[Data records]

----

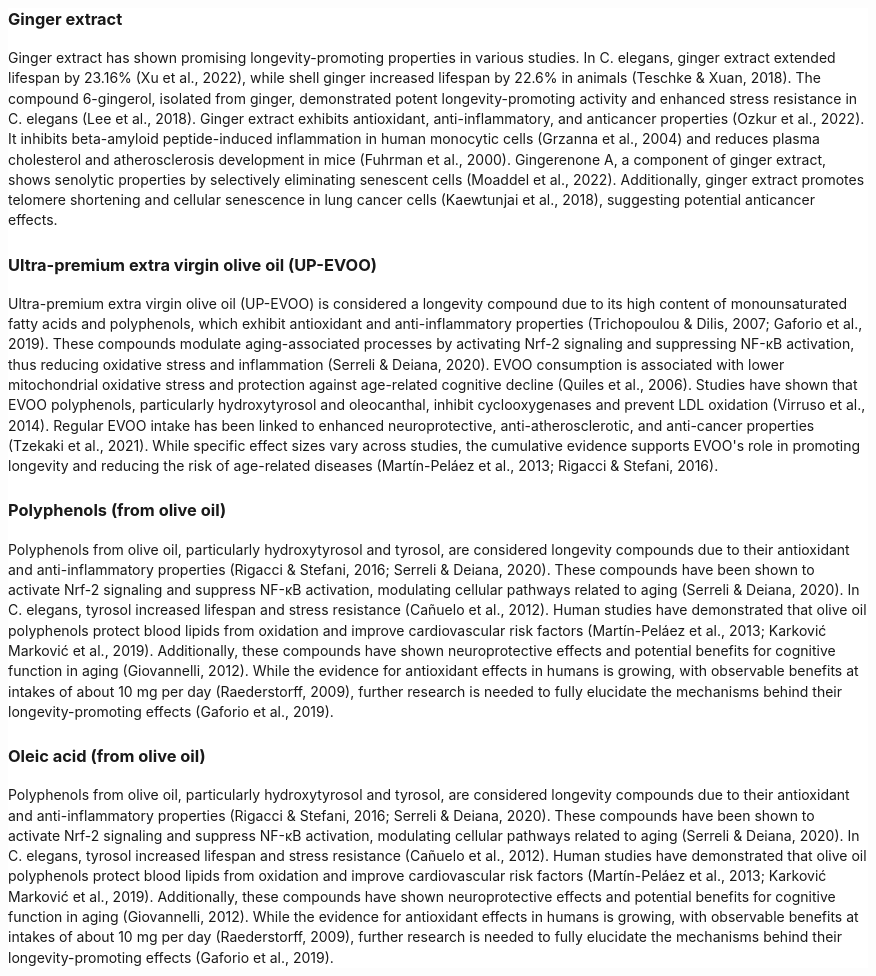 ### Ginger extract
Ginger extract has shown promising longevity-promoting properties in various studies. In C. elegans, ginger extract extended lifespan by 23.16% (Xu et al., 2022), while shell ginger increased lifespan by 22.6% in animals (Teschke & Xuan, 2018). The compound 6-gingerol, isolated from ginger, demonstrated potent longevity-promoting activity and enhanced stress resistance in C. elegans (Lee et al., 2018). Ginger extract exhibits antioxidant, anti-inflammatory, and anticancer properties (Ozkur et al., 2022). It inhibits beta-amyloid peptide-induced inflammation in human monocytic cells (Grzanna et al., 2004) and reduces plasma cholesterol and atherosclerosis development in mice (Fuhrman et al., 2000). Gingerenone A, a component of ginger extract, shows senolytic properties by selectively eliminating senescent cells (Moaddel et al., 2022). Additionally, ginger extract promotes telomere shortening and cellular senescence in lung cancer cells (Kaewtunjai et al., 2018), suggesting potential anticancer effects.
 
### Ultra-premium extra virgin olive oil (UP-EVOO)
Ultra-premium extra virgin olive oil (UP-EVOO) is considered a longevity compound due to its high content of monounsaturated fatty acids and polyphenols, which exhibit antioxidant and anti-inflammatory properties (Trichopoulou & Dilis, 2007; Gaforio et al., 2019). These compounds modulate aging-associated processes by activating Nrf-2 signaling and suppressing NF-κB activation, thus reducing oxidative stress and inflammation (Serreli & Deiana, 2020). EVOO consumption is associated with lower mitochondrial oxidative stress and protection against age-related cognitive decline (Quiles et al., 2006). Studies have shown that EVOO polyphenols, particularly hydroxytyrosol and oleocanthal, inhibit cyclooxygenases and prevent LDL oxidation (Virruso et al., 2014). Regular EVOO intake has been linked to enhanced neuroprotective, anti-atherosclerotic, and anti-cancer properties (Tzekaki et al., 2021). While specific effect sizes vary across studies, the cumulative evidence supports EVOO's role in promoting longevity and reducing the risk of age-related diseases (Martín-Peláez et al., 2013; Rigacci & Stefani, 2016).
 
### Polyphenols (from olive oil)
Polyphenols from olive oil, particularly hydroxytyrosol and tyrosol, are considered longevity compounds due to their antioxidant and anti-inflammatory properties (Rigacci & Stefani, 2016; Serreli & Deiana, 2020). These compounds have been shown to activate Nrf-2 signaling and suppress NF-κB activation, modulating cellular pathways related to aging (Serreli & Deiana, 2020). In C. elegans, tyrosol increased lifespan and stress resistance (Cañuelo et al., 2012). Human studies have demonstrated that olive oil polyphenols protect blood lipids from oxidation and improve cardiovascular risk factors (Martín-Peláez et al., 2013; Karković Marković et al., 2019). Additionally, these compounds have shown neuroprotective effects and potential benefits for cognitive function in aging (Giovannelli, 2012). While the evidence for antioxidant effects in humans is growing, with observable benefits at intakes of about 10 mg per day (Raederstorff, 2009), further research is needed to fully elucidate the mechanisms behind their longevity-promoting effects (Gaforio et al., 2019).
 
### Oleic acid (from olive oil)
Polyphenols from olive oil, particularly hydroxytyrosol and tyrosol, are considered longevity compounds due to their antioxidant and anti-inflammatory properties (Rigacci & Stefani, 2016; Serreli & Deiana, 2020). These compounds have been shown to activate Nrf-2 signaling and suppress NF-κB activation, modulating cellular pathways related to aging (Serreli & Deiana, 2020). In C. elegans, tyrosol increased lifespan and stress resistance (Cañuelo et al., 2012). Human studies have demonstrated that olive oil polyphenols protect blood lipids from oxidation and improve cardiovascular risk factors (Martín-Peláez et al., 2013; Karković Marković et al., 2019). Additionally, these compounds have shown neuroprotective effects and potential benefits for cognitive function in aging (Giovannelli, 2012). While the evidence for antioxidant effects in humans is growing, with observable benefits at intakes of about 10 mg per day (Raederstorff, 2009), further research is needed to fully elucidate the mechanisms behind their longevity-promoting effects (Gaforio et al., 2019).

----

=== PROBLEM STATEMENT ===
The records are to be duplicated in full and exactly, with images left out.

=== WRITTEN ANSWER ===
 ### Ginger extract
Ginger extract has shown promising longevity-promoting properties in various studies. In C. elegans, ginger extract extended lifespan by 23.16% (Xu et al., 2022), while shell ginger increased lifespan by 22.6% in animals (Teschke & Xuan, 2018). The compound 6-gingerol, isolated from ginger, demonstrated potent longevity-promoting activity and enhanced stress resistance in C. elegans (Lee et al., 2018). Ginger extract exhibits antioxidant, anti-inflammatory, and anticancer properties (Ozkur et al., 2022). It inhibits beta-amyloid peptide-induced inflammation in human monocytic cells (Grzanna et al., 2004) and reduces plasma cholesterol and atherosclerosis development in mice (Fuhrman et al., 2000). Gingerenone A, a component of ginger extract, shows senolytic properties by selectively eliminating senescent cells (Moaddel et al., 2022). Additionally, ginger extract promotes telomere shortening and cellular senescence in lung cancer cells (Kaewtunjai et al., 2018), suggesting potential anticancer effects.
 
### Ultra-premium extra virgin olive oil (UP-EVOO)
Ultra-premium extra virgin olive oil (UP-EVOO) is considered a longevity compound due to its high content of monounsaturated fatty acids and polyphenols, which exhibit antioxidant and anti-inflammatory properties (Trichopoulou & Dilis, 2007; Gaforio et al., 2019). These compounds modulate aging-associated processes by activating Nrf-2 signaling and suppressing NF-κB activation, thus reducing oxidative stress and inflammation (Serreli & Deiana, 2020). EVOO consumption is associated with lower mitochondrial oxidative stress and protection against age-related cognitive decline (Quiles et al., 2006). Studies have shown that EVOO polyphenols, particularly hydroxytyrosol and oleocanthal, inhibit cyclooxygenases and prevent LDL oxidation (Virruso et al., 2014). Regular EVOO intake has been linked to enhanced neuroprotective, anti-atherosclerotic, and anti-cancer properties (Tzekaki et al., 2021). While specific effect sizes vary across studies, the cumulative evidence supports EVOO's role in promoting longevity and reducing the risk of age-related diseases (Martín-Peláez et al., 2013; Rigacci & Stefani, 2016).
 
### Polyphenols (from olive oil)
Polyphenols from olive oil, particularly hydroxytyrosol and tyrosol, are considered longevity compounds due to their antioxidant and anti-inflammatory properties (Rigacci & Stefani, 2016; Serreli & Deiana, 2020). These compounds have been shown to activate Nrf-2 signaling and suppress NF-κB activation, modulating cellular pathways related to aging (Serreli & Deiana, 2020). In C. elegans, tyrosol increased lifespan and stress resistance (Cañuelo et al., 2012). Human studies have demonstrated that olive oil polyphenols protect blood lipids from oxidation and improve cardiovascular risk factors (Martín-Peláez et al., 2013; Karković Marković et al., 2019). Additionally, these compounds have shown neuroprotective effects and potential benefits for cognitive function in aging (Giovannelli, 2012). While the evidence for antioxidant effects in humans is growing, with observable benefits at intakes of about 10 mg per day (Raederstorff, 2009), further research is needed to fully elucidate the mechanisms behind their longevity-promoting effects (Gaforio et al., 2019).
 
### Oleic acid (from olive oil)
Polyphenols from olive oil, particularly hydroxytyrosol and tyrosol, are considered longevity compounds due to their antioxidant and anti-inflammatory properties (Rigacci & Stefani, 2016; Serreli & Deiana, 2020). These compounds have been shown to activate Nrf-2 signaling and suppress NF-κB activation, modulating cellular pathways related to aging (Serreli & Deiana, 2020). In C. elegans, tyrosol increased lifespan and stress resistance (Cañuelo et al., 2012). Human studies have demonstrated that olive oil polyphenols protect blood lipids from oxidation and improve cardiovascular risk factors (Martín-Peláez et al., 2013; Karković Marković et al., 2019). Additionally, these compounds have shown neuroprotective effects and potential benefits for cognitive function in aging (Giovannelli, 2012). While the evidence for antioxidant effects in humans is growing, with observable benefits at intakes of about 10 mg per day (Raederstorff, 2009), further research is needed to fully elucidate the mechanisms behind their longevity-promoting effects (Gaforio et al., 2019).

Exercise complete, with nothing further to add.